### Your goal
Copy exactly the lines from the first line of the records below through the line containing "Ganet Sinai Hotel, Dahab, South Sinai, Egypt", including both, and nothing else.
::: Extracted entries
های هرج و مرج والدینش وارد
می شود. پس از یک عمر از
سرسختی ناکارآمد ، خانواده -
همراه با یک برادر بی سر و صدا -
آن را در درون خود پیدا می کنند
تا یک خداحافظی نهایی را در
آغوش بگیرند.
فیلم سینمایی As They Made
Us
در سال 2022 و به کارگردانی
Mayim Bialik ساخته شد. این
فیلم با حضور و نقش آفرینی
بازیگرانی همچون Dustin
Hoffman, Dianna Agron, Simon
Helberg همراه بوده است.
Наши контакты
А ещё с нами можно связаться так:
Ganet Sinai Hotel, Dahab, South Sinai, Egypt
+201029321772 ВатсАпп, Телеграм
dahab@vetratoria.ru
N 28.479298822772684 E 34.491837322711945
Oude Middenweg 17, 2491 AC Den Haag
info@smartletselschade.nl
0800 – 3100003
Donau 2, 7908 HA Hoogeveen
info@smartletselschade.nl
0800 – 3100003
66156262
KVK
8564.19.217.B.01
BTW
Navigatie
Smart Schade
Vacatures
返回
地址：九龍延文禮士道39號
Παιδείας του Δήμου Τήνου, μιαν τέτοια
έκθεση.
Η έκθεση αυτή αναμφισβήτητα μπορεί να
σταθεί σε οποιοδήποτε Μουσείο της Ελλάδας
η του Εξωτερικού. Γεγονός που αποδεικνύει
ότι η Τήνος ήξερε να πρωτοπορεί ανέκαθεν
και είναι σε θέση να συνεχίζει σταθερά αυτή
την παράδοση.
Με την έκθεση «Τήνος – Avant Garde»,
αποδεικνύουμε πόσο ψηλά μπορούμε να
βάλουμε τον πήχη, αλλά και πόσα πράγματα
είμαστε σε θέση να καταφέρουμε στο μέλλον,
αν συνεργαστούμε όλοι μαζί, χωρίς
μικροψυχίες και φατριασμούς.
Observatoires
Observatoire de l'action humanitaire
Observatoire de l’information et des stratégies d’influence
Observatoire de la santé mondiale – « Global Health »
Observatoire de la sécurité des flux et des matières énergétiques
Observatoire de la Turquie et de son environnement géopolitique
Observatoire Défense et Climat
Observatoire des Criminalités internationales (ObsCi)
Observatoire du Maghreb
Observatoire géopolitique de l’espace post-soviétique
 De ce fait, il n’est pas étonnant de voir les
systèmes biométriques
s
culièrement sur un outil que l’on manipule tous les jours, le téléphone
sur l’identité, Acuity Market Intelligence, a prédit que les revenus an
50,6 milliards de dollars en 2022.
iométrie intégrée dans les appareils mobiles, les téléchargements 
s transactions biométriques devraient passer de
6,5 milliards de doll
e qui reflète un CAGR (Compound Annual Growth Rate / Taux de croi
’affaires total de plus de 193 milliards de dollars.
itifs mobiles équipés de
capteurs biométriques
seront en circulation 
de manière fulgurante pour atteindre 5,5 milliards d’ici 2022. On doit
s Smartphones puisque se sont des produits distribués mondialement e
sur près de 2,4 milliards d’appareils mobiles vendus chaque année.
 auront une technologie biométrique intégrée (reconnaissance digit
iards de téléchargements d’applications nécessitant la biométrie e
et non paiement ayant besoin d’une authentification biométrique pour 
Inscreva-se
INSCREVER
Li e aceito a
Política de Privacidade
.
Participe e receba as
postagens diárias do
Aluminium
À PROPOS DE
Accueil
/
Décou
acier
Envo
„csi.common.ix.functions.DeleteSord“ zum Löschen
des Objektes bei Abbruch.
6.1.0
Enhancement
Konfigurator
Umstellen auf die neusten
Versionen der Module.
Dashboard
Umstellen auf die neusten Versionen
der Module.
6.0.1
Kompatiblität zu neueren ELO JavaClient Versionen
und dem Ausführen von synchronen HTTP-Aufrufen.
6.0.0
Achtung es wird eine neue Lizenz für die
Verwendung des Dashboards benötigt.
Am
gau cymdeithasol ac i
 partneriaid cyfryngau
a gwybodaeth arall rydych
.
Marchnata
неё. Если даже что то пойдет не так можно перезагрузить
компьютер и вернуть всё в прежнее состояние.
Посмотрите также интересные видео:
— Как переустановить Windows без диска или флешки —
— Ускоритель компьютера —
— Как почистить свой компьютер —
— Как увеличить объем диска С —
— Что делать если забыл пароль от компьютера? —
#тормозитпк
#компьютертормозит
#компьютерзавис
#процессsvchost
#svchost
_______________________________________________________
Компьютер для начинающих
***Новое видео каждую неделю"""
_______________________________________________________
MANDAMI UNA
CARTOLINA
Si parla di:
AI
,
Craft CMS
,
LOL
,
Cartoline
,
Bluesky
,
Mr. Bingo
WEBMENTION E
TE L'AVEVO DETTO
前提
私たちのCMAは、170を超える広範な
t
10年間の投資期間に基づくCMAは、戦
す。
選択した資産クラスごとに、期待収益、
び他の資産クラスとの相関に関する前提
::::::
### Solution to this task
های هرج و مرج والدینش وارد
می شود. پس از یک عمر از
سرسختی ناکارآمد ، خانواده -
همراه با یک برادر بی سر و صدا -
آن را در درون خود پیدا می کنند
تا یک خداحافظی نهایی را در
آغوش بگیرند.
فیلم سینمایی As They Made
Us
در سال 2022 و به کارگردانی
Mayim Bialik ساخته شد. این
فیلم با حضور و نقش آفرینی
بازیگرانی همچون Dustin
Hoffman, Dianna Agron, Simon
Helberg همراه بوده است.
Наши контакты
А ещё с нами можно связаться так:
Ganet Sinai Hotel, Dahab, South Sinai, Egypt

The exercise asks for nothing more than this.